Nadere bewijsstukken [appellante]

3.       Op 30 mei 2023, twee dagen voor de zitting bij de Afdeling, heeft [appellante] nadere bewijsstukken overgelegd. Het gaat om een vreemdelingenpaspoort en een arbeidsovereenkomst van [appellante], Nederlandse paspoorten van haar twee minderjarige kinderen en een verklaring van de Burundese ambassade. Op de zitting heeft [appellante] toegelicht dat zij deze stukken heeft overgelegd om haar betoog over het evenredigheidsbeginsel nader te onderbouwen (zie hierna onder 7). De Afdeling heeft op de zitting vastgesteld dat partijen het erover eens zijn dat [appellante] werkt en dat haar kinderen de Nederlandse nationaliteit hebben. De Afdeling zal de arbeidsovereenkomst en Nederlandse paspoorten daarom bij de beoordeling betrekken. Wel ziet de Afdeling aanleiding om, zoals de staatssecretaris op de zitting heeft aangevoerd, het vreemdelingenpaspoort en de verklaring van de ambassade buiten beschouwing te laten, omdat deze korter dan tien dagen voor de zitting zijn overgelegd (artikel 8:58, eerste lid, van de Awb). Het gaat om geheel nieuwe stukken van na de uitspraak van de rechtbank. [appellante] is al op 17 januari 2023 op de ambassade geweest en het vreemdelingenpaspoort is al op 17 maart 2023 afgegeven. Dat [appellante] deze stukken niet eerder heeft kunnen overleggen door drukte op het kantoor van haar gemachtigde, zoals zij op de zitting heeft aangevoerd, komt voor haar risico.

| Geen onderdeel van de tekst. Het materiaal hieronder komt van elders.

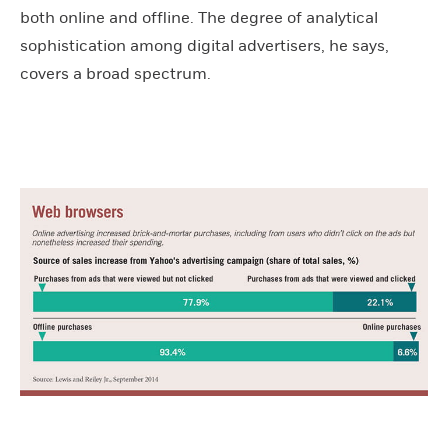
both online and offline. The degree of analytical
sophistication among digital advertisers, he says,
covers a broad spectrum.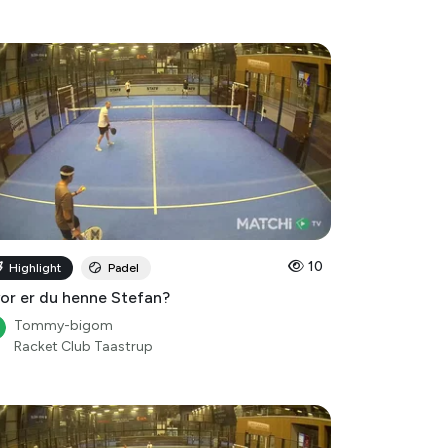
10
Highlight
Padel
or er du henne Stefan?
Tommy-bigom
Racket Club Taastrup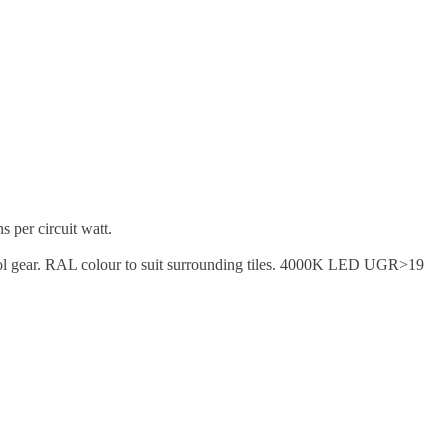
 per circuit watt.
ntrol gear. RAL colour to suit surrounding tiles. 4000K LED UGR>19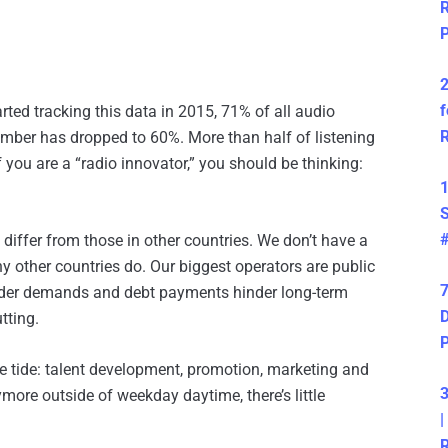
R
P
2
f
ted tracking this data in 2015, 71% of all audio
R
ber has dropped to 60%. More than half of listening
you are a “radio innovator,” you should be thinking:
1
S
differ from those in other countries. We don’t have a
y other countries do. Our biggest operators are public
7
lder demands and debt payments hinder long-term
D
tting.
he tide: talent development, promotion, marketing and
3
ymore outside of weekday daytime, there’s little
|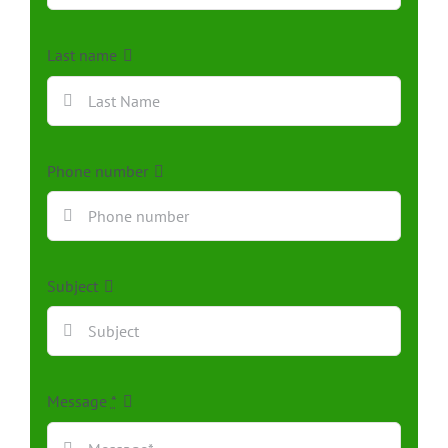
Last name
Phone number
Subject
Message
*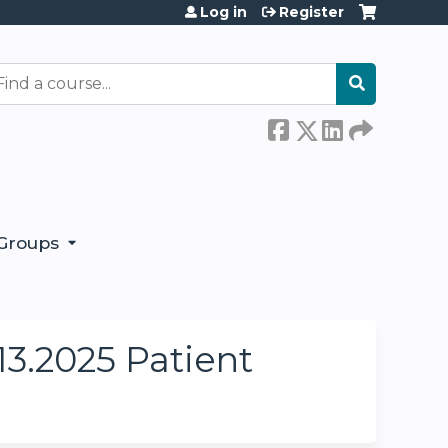
Log in
Register
earch
Groups
3.2025 Patient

Is de telefoonnotitie terecht geheimgehouden?

4.       [appellante] betoogt dat de rechtbank in een beslissing van 20 april 2022 ten onrechte heeft bepaald dat het verzoek tot beperkte kennisneming gerechtvaardigd is. [appellante] voert aan dat zij hierdoor wezenlijk in haar procesvoering is beperkt en dat volledige geheimhouding in strijd is met het beginsel van ‘equality of arms’, artikelen 6 en 13 van het EVRM en artikel 47 van het EU Handvest. Volgens [appellante] heeft de staatssecretaris niet deugdelijk gemotiveerd welke gewichtige redenen beperkte kennisneming rechtvaardigen. Ook bevat de beslissing een motiveringsgebrek, aldus [appellante].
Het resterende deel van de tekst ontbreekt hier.